Since the Hardware Floating-point Calling Convention doesn't refer to "aggregates" as much as it refers to "structs" I suppose it follows from your opinion about aggregates that, if the psABI is relevant, we should be looking entirely at the Integer Calling Convention? So there shouldn't be any use of floating-point registers in lowering these illegal vectors at all, no matter which ABI is used?

A struct is an aggregate. I think the FP section just happens to use more specific language, as it details the rules for the actual language constructs (structs, reals, etc) that would be impacted by the FP calling convention. But if we decided to follow the spirit of the psABI my overall reading of it is that I would expect small (<= 2×XLEN) vectors passed by value to follow the FP convention, when available.

I'm not opposed to this implementation as "something that works" and that "doesn't have to be compatible with anything" and that "solves our problems now". It's just not the ABI I would expect. It seemed to me like an unnecessary departure from convention, and that's why I didn't find it particularly appealing. But perhaps it doesn't matter? In any case, thanks for the patch and for your analysis. Let's hear from other people -- @kito-cheng @asb and others.

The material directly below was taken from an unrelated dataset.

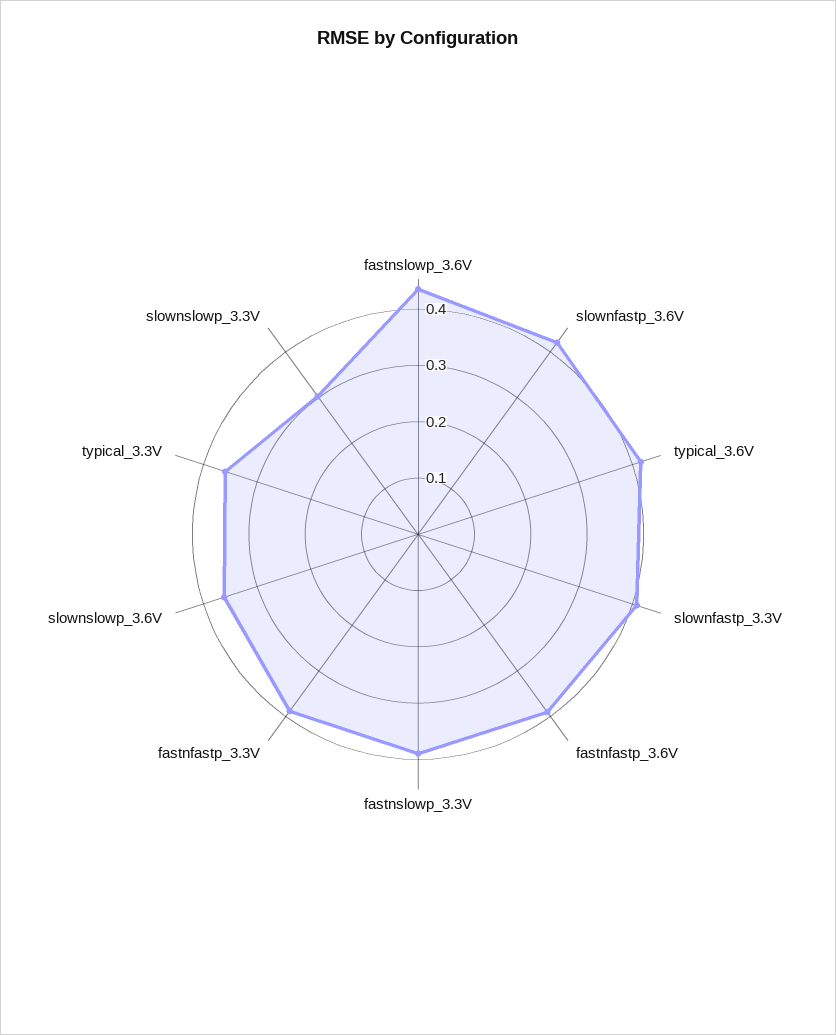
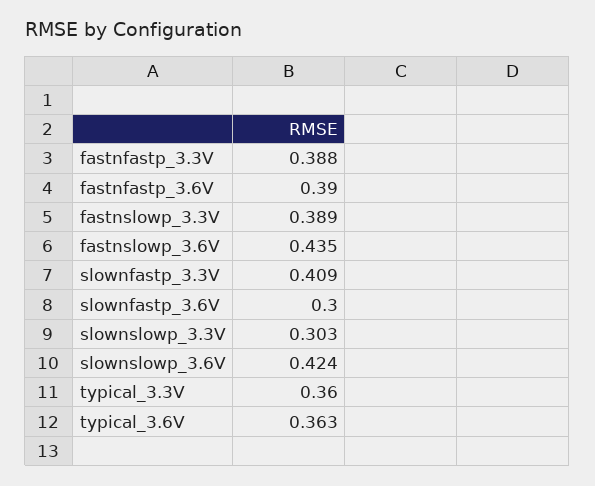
slownfastp_3.6V: 0.42 -> 0.3
typical_3.6V: 0.42 -> 0.363
slownslowp_3.6V: 0.36 -> 0.424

Thanks for all of your input and thoughts. It's great to have this discussion as this sort of stuff, as we can see, isn't something I feel comfortable asserting on by myself. I would like to hear from other people, but I should add that another reason I'm wary of treating vectors == aggregates as specified by the psABI because I don't think there's great value in passing vectors <= 2*XLEN (<8 x i8> on RV64, etc) packed into one/two register(s). We'd just have to unpack it back into individual elements with shifts and truncates/extends on the caller side anyway since the vector operations would be scalarized by most compilers.

luismarques accepted this revision.Jun 21 2021, 8:22 AM

I would like to hear from other people, but I should add that another reason I'm wary of treating vectors == aggregates as specified by the psABI because I don't think there's great value in passing vectors <= 2*XLEN (<8 x i8> on RV64, etc) packed into one/two register(s). We'd just have to unpack it back into individual elements with shifts and truncates/extends on the caller side anyway since the vector operations would be scalarized by most compilers.

You're right. That's a compelling argument. The patch LGTM.
(Feedback from other people would still be welcome).

This revision is now accepted and ready to land.Jun 21 2021, 8:22 AM

Ping @asb or @kito-cheng any thoughts on this? (see above).

Ping @asb or @kito-cheng any thoughts on this? (see above).

I think you can merge this. In the unlikely case we want to change the ABI, we can always do follow-up patches.
Thank you for the fix and the analysis!

This revision was landed with ongoing or failed builds.Thu, Jul 22, 2:04 AM
This revision was automatically updated to reflect the committed changes.

Ping @asb or @kito-cheng any thoughts on this? (see above).

I think you can merge this. In the unlikely case we want to change the ABI, we can always do follow-up patches.
Thank you for the fix and the analysis!

Yeah, fair enough. Thank you for your help and patience!